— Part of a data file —
- - - - -
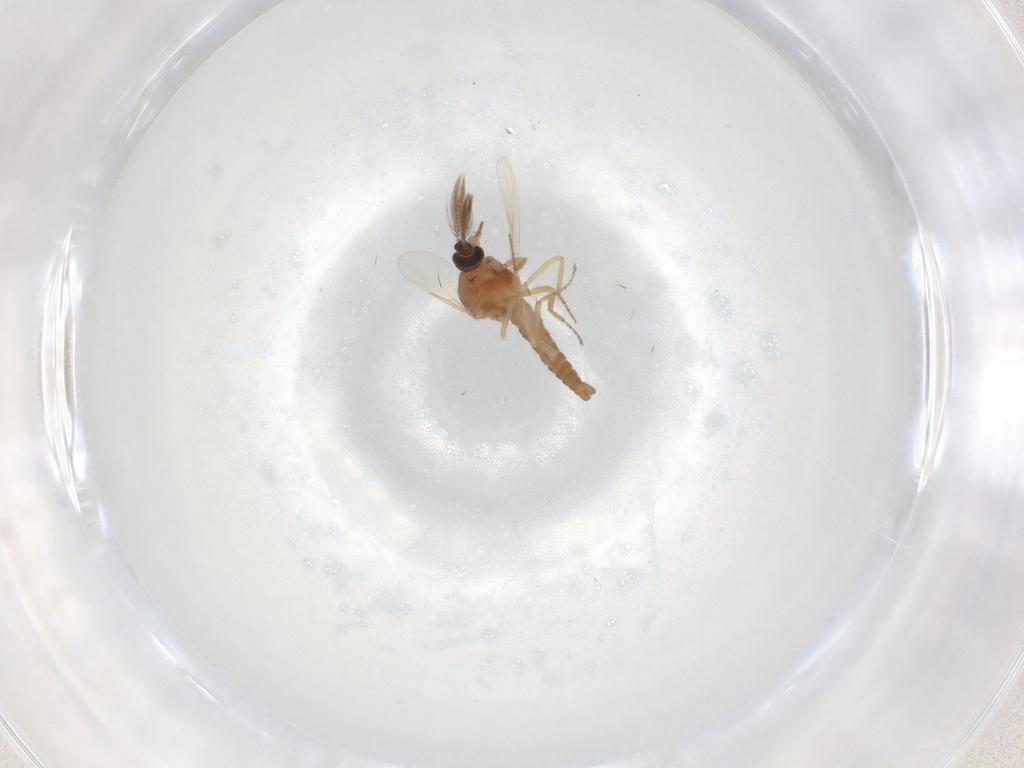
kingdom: Animalia
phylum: Arthropoda
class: Insecta
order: Diptera
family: Ceratopogonidae
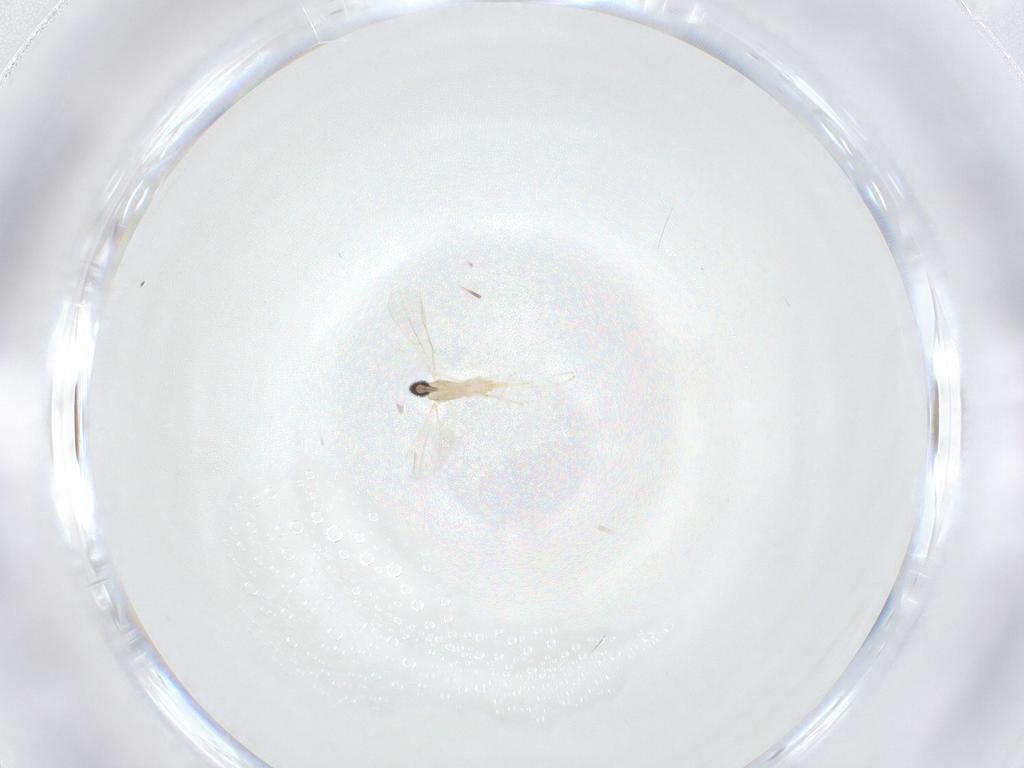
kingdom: Animalia
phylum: Arthropoda
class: Insecta
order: Diptera
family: Cecidomyiidae
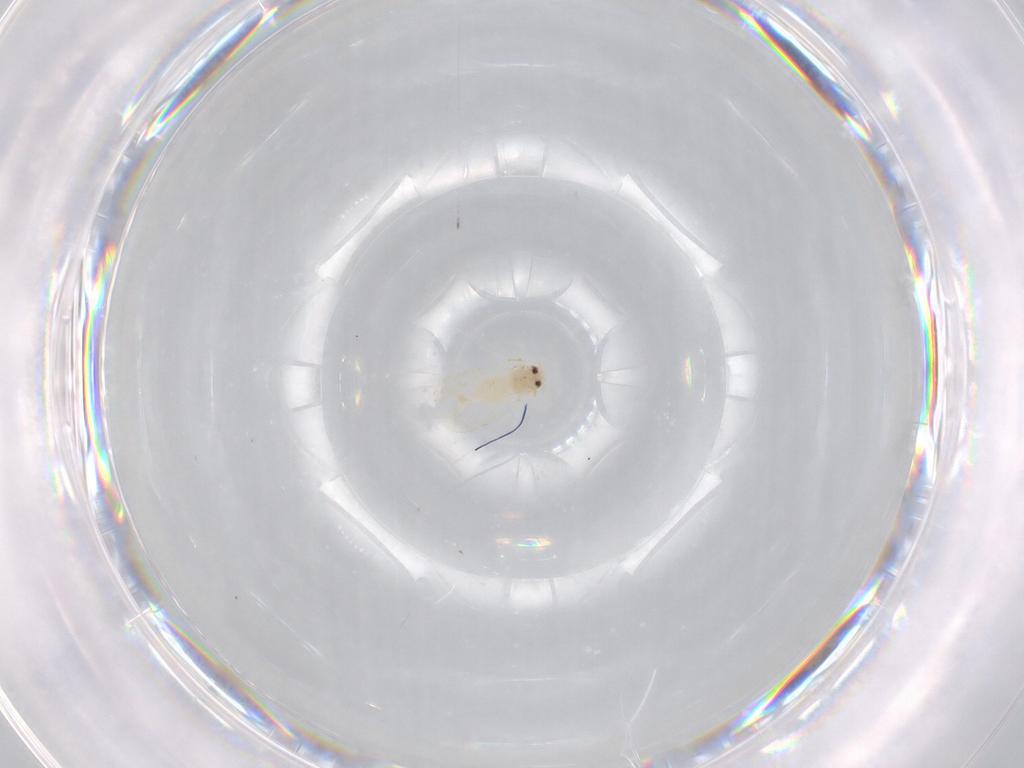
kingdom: Animalia
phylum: Arthropoda
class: Insecta
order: Hemiptera
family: Aleyrodidae
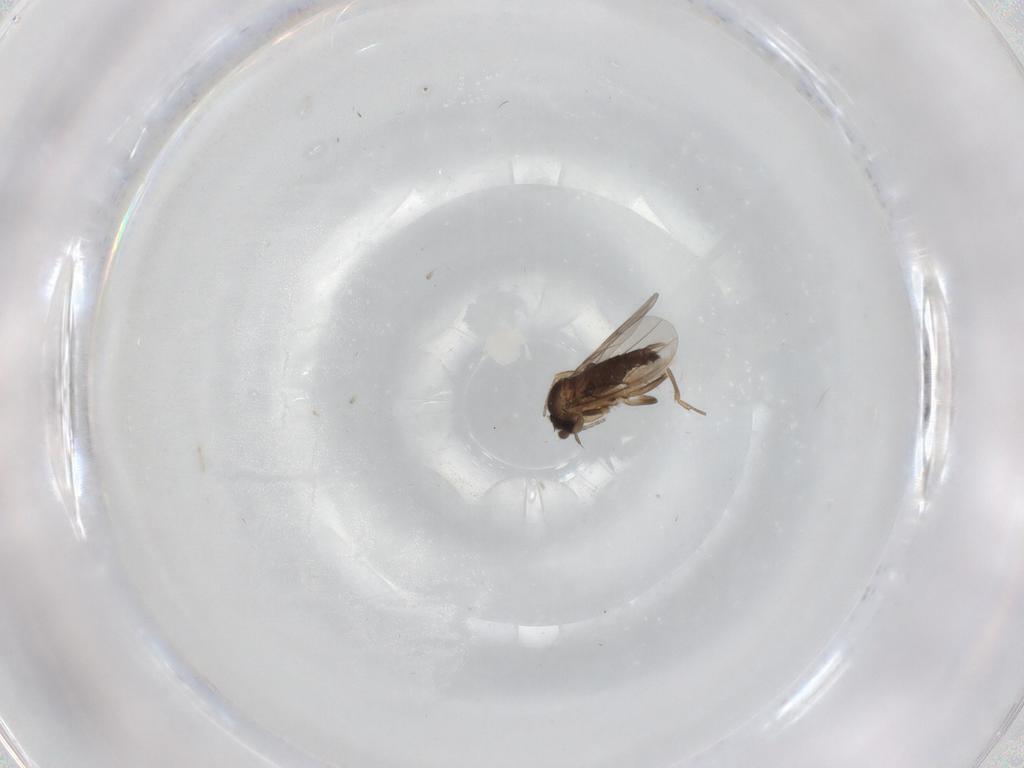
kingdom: Animalia
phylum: Arthropoda
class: Insecta
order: Diptera
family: Phoridae
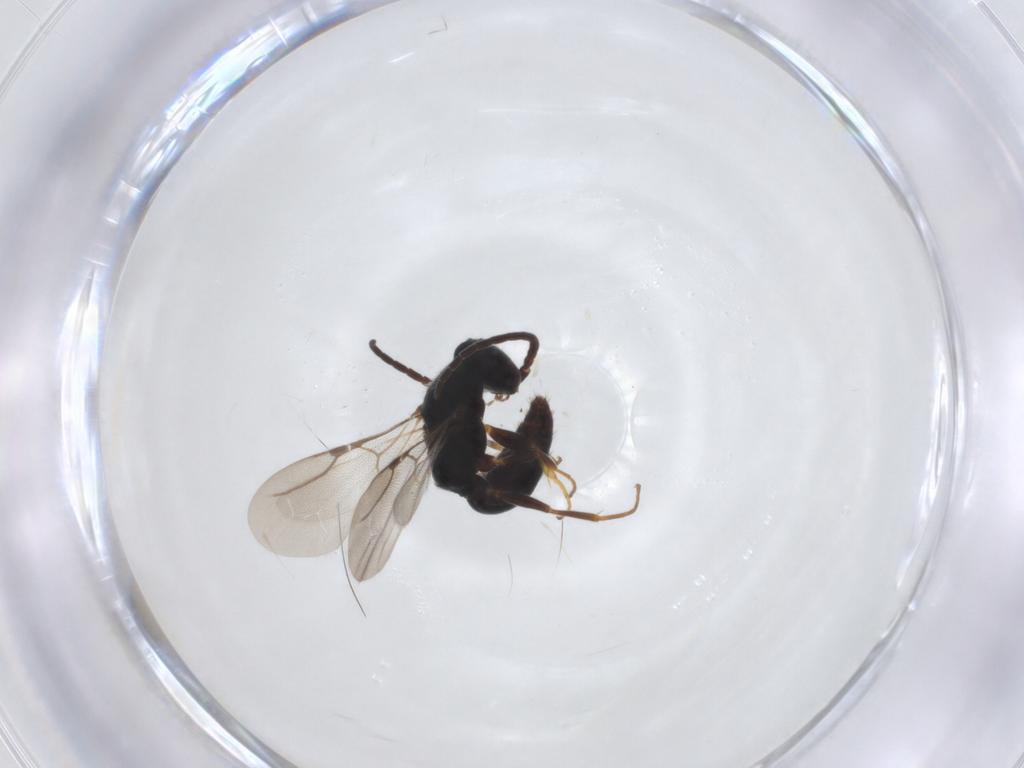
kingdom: Animalia
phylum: Arthropoda
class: Insecta
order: Hymenoptera
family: Bethylidae
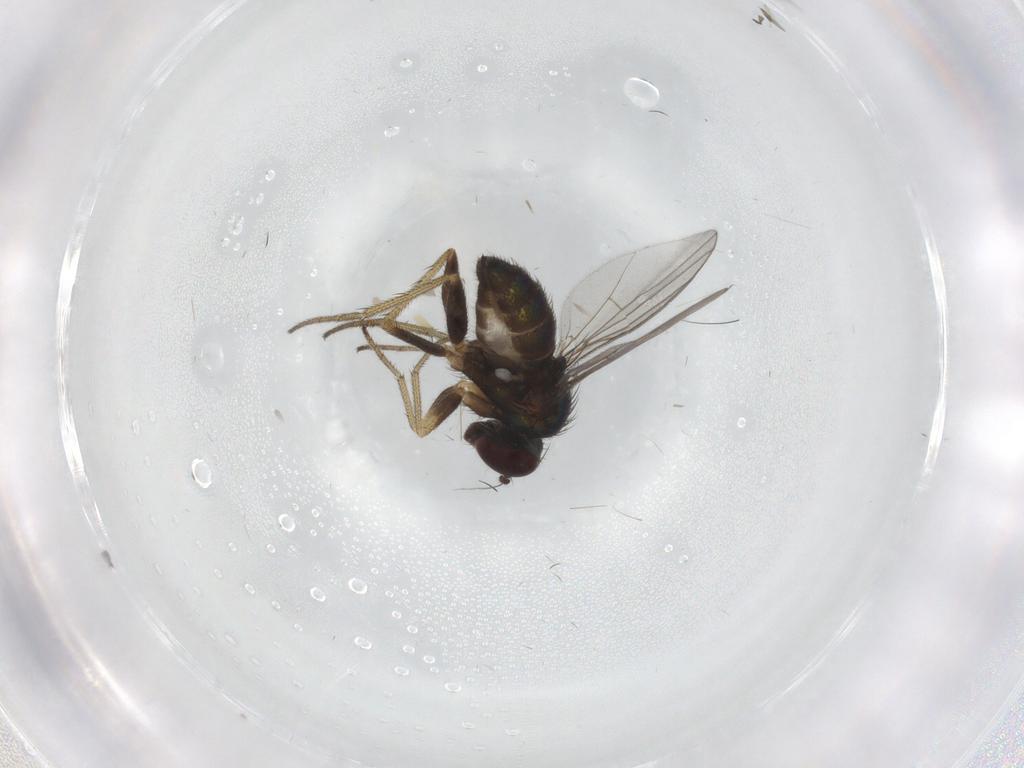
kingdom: Animalia
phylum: Arthropoda
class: Insecta
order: Diptera
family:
- - - - -
— AIM —
Copy every line of the records above word for word, omitting the pictures.

— FULL RESPONSE —
kingdom: Animalia
phylum: Arthropoda
class: Insecta
order: Diptera
family: Ceratopogonidae
kingdom: Animalia
phylum: Arthropoda
class: Insecta
order: Diptera
family: Cecidomyiidae
kingdom: Animalia
phylum: Arthropoda
class: Insecta
order: Hemiptera
family: Aleyrodidae
kingdom: Animalia
phylum: Arthropoda
class: Insecta
order: Diptera
family: Phoridae
kingdom: Animalia
phylum: Arthropoda
class: Insecta
order: Hymenoptera
family: Bethylidae
kingdom: Animalia
phylum: Arthropoda
class: Insecta
order: Diptera
family:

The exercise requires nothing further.